Federated Smoothing Proximal Gradient for Quantile Regression with Non-Convex Penalties
Reza Mirzaeifard, Diyako Ghaderyan, Stefan Werner
TL;DR
This work tackles federated quantile regression on decentralized IoT data under privacy constraints, where the objective combines non-convex penalties (MCP/SCAD) with a non-smooth check loss. It introduces the Federated Smoothing Proximal Gradient (FSPG) method, which replaces non-smooth components with smooth surrogates and couples local gradient steps with a central proximal update, guided by a time-varying penalty and smoothing parameter that shrink over iterations.

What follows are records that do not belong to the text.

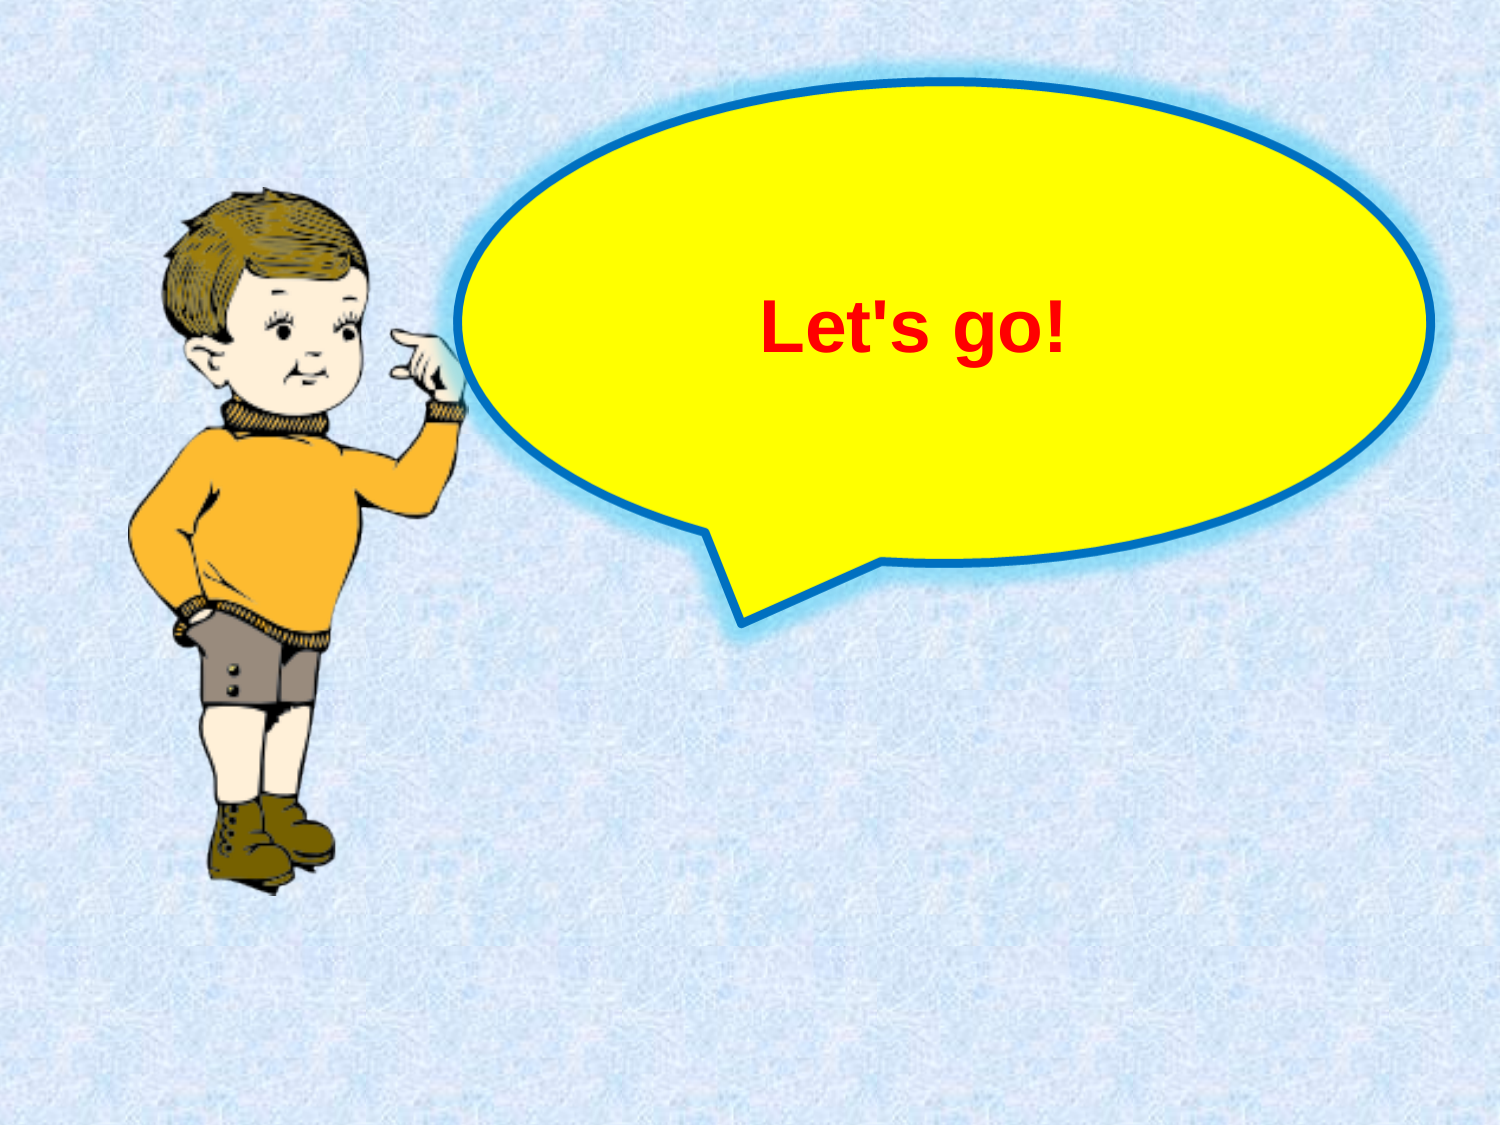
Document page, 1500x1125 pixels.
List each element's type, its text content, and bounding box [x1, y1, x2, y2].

text_box Let's go! [703, 269, 1137, 375]
picture [0, 0, 1500, 1125]
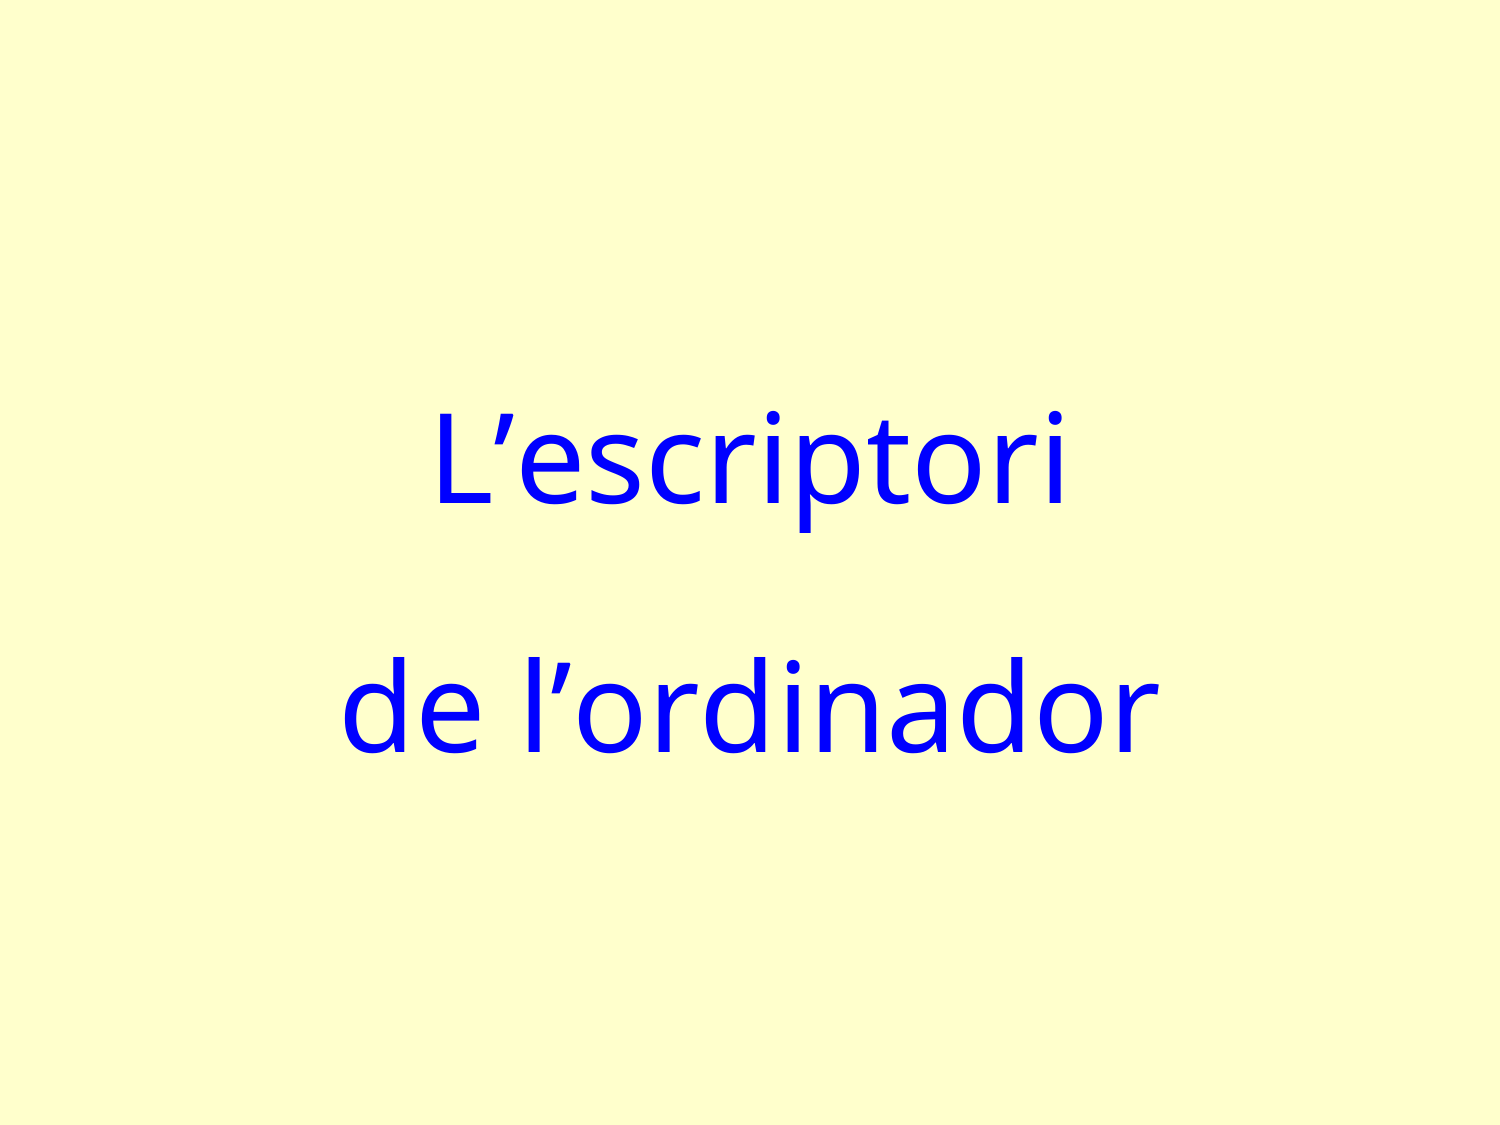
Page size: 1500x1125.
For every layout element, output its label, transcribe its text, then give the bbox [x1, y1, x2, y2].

The authors prove convergence to a stationary point, establishing descent, subgradient bounds, and rates such as ||w^{(k+1)}-w^{(k)}||_2^2 = o(k^{-1-d}) and ||kappa^{(k+1)}||_2 = o(k^{-1/2+d/2}); they also demonstrate that the smoothing parameter mu -> 0 yields convergence of tilde g gradients to the original subgradients. Empirical results across synthetic and real datasets show that FSPG achieves faster convergence and more accurate sparse recovery than competing federated methods, with robust performance under varying sparsity and data distributions, highlighting its practical impact for reliable, privacy-preserving distributed learning.
Abstract
Distributed sensors in the internet-of-things (IoT) generate vast amounts of sparse data. Analyzing this high-dimensional data and identifying relevant predictors pose substantial challenges, especially when data is preferred to remain on the device where it was collected for reasons such as data integrity, communication bandwidth, and privacy. This paper introduces a federated quantile regression algorithm to address these challenges. Quantile regression provides a more comprehensive view of the relationship between variables than mean regression models. However, traditional approaches face difficulties when dealing with nonconvex sparse penalties and the inherent non-smoothness of the loss function. For this purpose, we propose a federated smoothing proximal gradient (FSPG) algorithm that integrates a smoothing mechanism with the proximal gradient framework, thereby enhancing both precision and computational speed. This integration adeptly handles optimization over a network of devices, each holding local data samples, making it particularly effective in federated learning scenarios. The FSPG algorithm ensures steady progress and reliable convergence in each iteration by maintaining or reducing the value of the objective function. By leveraging nonconvex penalties, such as the minimax concave penalty (MCP) and smoothly clipped absolute deviation (SCAD), the proposed method can identify and preserve key predictors within sparse models. Comprehensive simulations validate the robust theoretical foundations of the proposed algorithm and demonstrate improved estimation precision and reliable convergence.